In this edition of our newsletter, we bring you the latest updates on language and vision models. Discover the new and improved Flan-UL2 20B from Google, the largest vision-language model PaLM-E, and the controversy surrounding ChatGPT's parameter count. We also introduce you to VoxFormer, a novel sparse voxel transformer, and discuss a new AI research proposal from UC Berkeley. Stay informed on the cutting-edge developments in the field by reading on!
Did you like Flan-T5? Now Check out the new open source Flan-UL2 20B: Flan-UL2 (20B params) from Google is so far the best open source LLM out there, as measured on MMLU (55.7) and BigBench Hard (45.9). It surpasses Flan-T5-XXL (11B). It's been instruction fine-tuned with a 2048 token window.
What happens when we train the largest vision-language model and add in robot experiences? Meet PaLM-E 🌴, a 562-billion parameter, general-purpose, embodied visual-language generalist - across robotics, vision, and language. PaLM-E enables robot planning directly from pixels – all in a single model, trained end-to-end. PaLM-E is the largest VLM reported to date.

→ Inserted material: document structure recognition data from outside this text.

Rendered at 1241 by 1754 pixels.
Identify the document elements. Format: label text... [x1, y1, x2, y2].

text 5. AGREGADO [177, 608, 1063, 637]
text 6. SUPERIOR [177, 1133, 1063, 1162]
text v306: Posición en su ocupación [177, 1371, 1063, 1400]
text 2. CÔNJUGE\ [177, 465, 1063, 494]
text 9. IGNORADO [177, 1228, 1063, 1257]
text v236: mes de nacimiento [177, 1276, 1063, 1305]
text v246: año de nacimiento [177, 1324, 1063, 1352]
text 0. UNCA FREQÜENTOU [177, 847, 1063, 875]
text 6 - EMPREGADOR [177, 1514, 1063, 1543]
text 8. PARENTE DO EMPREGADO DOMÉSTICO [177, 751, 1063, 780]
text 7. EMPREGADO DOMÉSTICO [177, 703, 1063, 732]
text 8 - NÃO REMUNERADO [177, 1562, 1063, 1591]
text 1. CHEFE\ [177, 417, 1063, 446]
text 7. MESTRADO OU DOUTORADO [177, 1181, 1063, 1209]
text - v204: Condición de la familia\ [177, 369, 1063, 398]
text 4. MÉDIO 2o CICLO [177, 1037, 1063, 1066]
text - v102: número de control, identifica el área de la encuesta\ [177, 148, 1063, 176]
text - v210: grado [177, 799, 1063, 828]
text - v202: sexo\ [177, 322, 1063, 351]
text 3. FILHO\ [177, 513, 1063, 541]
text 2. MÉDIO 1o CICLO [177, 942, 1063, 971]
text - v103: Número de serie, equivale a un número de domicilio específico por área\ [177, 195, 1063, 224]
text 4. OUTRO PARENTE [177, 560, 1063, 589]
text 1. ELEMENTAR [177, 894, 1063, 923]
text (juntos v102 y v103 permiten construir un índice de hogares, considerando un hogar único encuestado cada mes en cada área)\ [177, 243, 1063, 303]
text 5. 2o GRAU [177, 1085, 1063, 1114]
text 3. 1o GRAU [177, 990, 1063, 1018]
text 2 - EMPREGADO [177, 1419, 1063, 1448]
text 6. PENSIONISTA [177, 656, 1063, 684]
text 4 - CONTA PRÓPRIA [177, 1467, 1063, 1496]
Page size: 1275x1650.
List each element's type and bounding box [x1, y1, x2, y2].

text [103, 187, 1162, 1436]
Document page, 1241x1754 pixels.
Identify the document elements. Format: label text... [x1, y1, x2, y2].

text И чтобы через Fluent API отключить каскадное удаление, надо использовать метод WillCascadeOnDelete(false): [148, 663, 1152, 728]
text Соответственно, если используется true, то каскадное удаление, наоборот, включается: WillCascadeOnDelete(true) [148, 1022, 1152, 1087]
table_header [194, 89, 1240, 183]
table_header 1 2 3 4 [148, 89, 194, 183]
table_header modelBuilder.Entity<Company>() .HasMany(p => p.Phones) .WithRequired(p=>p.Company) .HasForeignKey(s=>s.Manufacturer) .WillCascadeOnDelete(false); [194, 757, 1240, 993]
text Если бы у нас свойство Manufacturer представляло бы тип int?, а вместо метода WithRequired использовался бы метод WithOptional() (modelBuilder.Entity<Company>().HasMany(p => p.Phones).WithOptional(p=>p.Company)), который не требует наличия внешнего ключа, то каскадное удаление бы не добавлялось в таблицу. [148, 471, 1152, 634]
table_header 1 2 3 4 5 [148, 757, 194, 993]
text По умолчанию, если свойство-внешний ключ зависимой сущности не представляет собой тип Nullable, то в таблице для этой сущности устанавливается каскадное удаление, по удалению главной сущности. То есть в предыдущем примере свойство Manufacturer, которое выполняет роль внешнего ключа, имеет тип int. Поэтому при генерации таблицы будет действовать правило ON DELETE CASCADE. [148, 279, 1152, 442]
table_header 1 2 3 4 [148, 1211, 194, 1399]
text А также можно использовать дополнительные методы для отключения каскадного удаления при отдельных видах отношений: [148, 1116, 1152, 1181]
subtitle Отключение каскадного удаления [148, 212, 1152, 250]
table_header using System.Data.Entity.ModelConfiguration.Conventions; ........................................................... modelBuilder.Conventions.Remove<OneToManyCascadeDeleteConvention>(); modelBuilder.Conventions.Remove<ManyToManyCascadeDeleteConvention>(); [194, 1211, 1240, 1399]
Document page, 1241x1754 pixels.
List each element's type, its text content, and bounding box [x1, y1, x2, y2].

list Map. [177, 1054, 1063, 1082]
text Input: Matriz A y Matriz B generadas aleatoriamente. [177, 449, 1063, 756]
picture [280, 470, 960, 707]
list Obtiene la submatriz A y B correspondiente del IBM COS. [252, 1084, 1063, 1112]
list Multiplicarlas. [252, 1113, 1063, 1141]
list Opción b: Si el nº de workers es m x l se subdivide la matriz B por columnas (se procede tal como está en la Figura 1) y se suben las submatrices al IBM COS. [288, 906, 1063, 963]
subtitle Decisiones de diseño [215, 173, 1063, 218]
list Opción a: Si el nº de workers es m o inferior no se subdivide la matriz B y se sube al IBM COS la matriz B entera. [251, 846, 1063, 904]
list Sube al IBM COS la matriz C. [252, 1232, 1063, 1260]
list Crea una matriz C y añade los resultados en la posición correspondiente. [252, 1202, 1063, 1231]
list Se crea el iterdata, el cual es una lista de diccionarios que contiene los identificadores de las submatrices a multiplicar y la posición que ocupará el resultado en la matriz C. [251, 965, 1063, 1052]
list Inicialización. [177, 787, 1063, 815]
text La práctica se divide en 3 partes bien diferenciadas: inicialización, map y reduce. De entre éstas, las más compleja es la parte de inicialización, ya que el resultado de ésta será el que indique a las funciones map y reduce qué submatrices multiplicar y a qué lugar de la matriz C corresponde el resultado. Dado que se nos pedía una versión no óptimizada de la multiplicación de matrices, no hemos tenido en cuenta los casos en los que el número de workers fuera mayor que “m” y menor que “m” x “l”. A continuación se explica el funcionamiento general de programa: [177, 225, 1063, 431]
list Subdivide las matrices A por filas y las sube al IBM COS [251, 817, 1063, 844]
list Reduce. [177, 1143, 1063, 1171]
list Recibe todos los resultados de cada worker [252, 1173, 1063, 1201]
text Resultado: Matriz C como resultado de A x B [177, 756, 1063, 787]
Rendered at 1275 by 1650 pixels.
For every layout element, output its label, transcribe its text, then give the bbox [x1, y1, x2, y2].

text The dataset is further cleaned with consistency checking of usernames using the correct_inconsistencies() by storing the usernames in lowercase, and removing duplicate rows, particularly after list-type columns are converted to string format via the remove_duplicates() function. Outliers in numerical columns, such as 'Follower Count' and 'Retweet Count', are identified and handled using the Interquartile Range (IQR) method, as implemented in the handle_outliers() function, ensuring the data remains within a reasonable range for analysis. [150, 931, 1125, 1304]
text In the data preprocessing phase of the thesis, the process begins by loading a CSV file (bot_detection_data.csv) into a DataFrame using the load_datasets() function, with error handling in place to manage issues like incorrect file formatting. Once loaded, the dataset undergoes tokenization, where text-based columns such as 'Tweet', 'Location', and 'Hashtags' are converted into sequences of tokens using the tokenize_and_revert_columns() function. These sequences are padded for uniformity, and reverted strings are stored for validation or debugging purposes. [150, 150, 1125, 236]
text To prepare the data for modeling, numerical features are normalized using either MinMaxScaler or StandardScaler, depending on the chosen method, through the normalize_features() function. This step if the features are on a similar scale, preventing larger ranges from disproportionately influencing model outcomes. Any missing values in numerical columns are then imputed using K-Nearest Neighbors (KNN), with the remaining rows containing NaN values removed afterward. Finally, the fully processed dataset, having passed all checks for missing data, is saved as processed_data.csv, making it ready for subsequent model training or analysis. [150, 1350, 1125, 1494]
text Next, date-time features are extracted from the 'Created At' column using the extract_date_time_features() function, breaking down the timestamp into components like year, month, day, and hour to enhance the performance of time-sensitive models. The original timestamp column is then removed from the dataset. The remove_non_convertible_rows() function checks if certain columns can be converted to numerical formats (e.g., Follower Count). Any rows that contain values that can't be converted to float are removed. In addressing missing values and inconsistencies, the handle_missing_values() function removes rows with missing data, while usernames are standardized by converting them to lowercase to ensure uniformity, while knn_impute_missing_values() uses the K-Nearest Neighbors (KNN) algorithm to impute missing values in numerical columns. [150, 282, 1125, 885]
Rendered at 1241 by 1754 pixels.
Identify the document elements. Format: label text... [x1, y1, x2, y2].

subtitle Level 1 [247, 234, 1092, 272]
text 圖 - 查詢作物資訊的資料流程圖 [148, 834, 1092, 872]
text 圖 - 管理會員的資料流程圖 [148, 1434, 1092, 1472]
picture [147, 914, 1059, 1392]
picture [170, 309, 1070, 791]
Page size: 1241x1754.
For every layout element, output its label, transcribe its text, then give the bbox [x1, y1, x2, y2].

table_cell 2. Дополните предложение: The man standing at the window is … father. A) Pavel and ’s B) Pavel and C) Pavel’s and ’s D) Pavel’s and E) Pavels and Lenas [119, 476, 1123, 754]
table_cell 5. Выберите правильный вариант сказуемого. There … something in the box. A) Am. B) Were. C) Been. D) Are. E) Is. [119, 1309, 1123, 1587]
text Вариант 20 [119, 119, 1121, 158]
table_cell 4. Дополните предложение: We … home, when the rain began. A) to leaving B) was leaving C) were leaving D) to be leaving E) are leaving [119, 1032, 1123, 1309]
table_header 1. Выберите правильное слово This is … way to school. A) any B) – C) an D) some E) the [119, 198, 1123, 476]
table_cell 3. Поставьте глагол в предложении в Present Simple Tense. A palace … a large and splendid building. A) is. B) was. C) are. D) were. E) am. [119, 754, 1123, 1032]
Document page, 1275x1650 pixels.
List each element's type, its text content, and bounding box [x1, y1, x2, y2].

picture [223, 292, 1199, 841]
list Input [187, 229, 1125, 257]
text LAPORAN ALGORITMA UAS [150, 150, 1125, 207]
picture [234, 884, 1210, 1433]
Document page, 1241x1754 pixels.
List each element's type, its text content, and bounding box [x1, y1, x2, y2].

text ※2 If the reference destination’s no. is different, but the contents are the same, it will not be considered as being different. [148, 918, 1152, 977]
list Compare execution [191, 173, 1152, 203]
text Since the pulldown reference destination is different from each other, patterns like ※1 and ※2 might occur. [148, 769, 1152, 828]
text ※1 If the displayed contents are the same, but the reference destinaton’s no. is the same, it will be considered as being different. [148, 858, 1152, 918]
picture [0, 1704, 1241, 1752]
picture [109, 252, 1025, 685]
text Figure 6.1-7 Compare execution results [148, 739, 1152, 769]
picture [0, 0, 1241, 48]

Is ChatGPT really 175 Billion Parameters? 🤔This blog post from Owen concretely disproves this theory with publicly available information and verifiable, reproducible analysis. It is typical to store LLM weights as 8-bit integers in the INT8 format for lower latency inferencing, higher throughput and a 2x lower memory footprint compared to storing them in the float16 format. It takes 1 byte to store each INT8 parameter. Simple math shows the model will take 175GB of space to store.
VoxFormer: A novel sparse voxel transformer that improves the efficiency and accuracy of camera-based 3D semantic scene completion. The proposed method uses a two-stage approach that first predicts a sparse set of 3D voxels from RGB images and then refines them to obtain the final dense voxel representations. The method incorporates a transformer-based encoder-decoder network that is designed to handle both local and global context information.
🚀 How can meta-learning, self-attention & JAX power the next generation of Evolutionary Optimizers? A new AI paper from Deepmind leverages the insight that Evolution Strategies ES updates are inherently set operations & parametrize a new family of ES optimization algorithms using tiny Set Transformers. The weights of this attention-based ∇-free optimizer are meta-evolved on a class of diverse optimization tasks. The resulting learned evolution strategy (LES) is capable of strong transfer to previously unseen tasks, longer horizons & larger search spaces. Importantly, it generalizes to high-dim neural network tasks without having been meta-trained on such strong generalization!

D5 Task: A New AI Research from UC Berkeley Proposes A D5 Task And A Benchmark Dataset To Make LLMs Do Research. The D5 task, proposed by the researchers, is a goal-driven method of discovering dissimilarities in distributions using linguistic descriptions. This finding must meet two criteria: (1) it must be true (that is, the predicate is more often true for corpus A than B), and (2) it must be driven by the study purpose and hence be relevant, innovative, and noteworthy.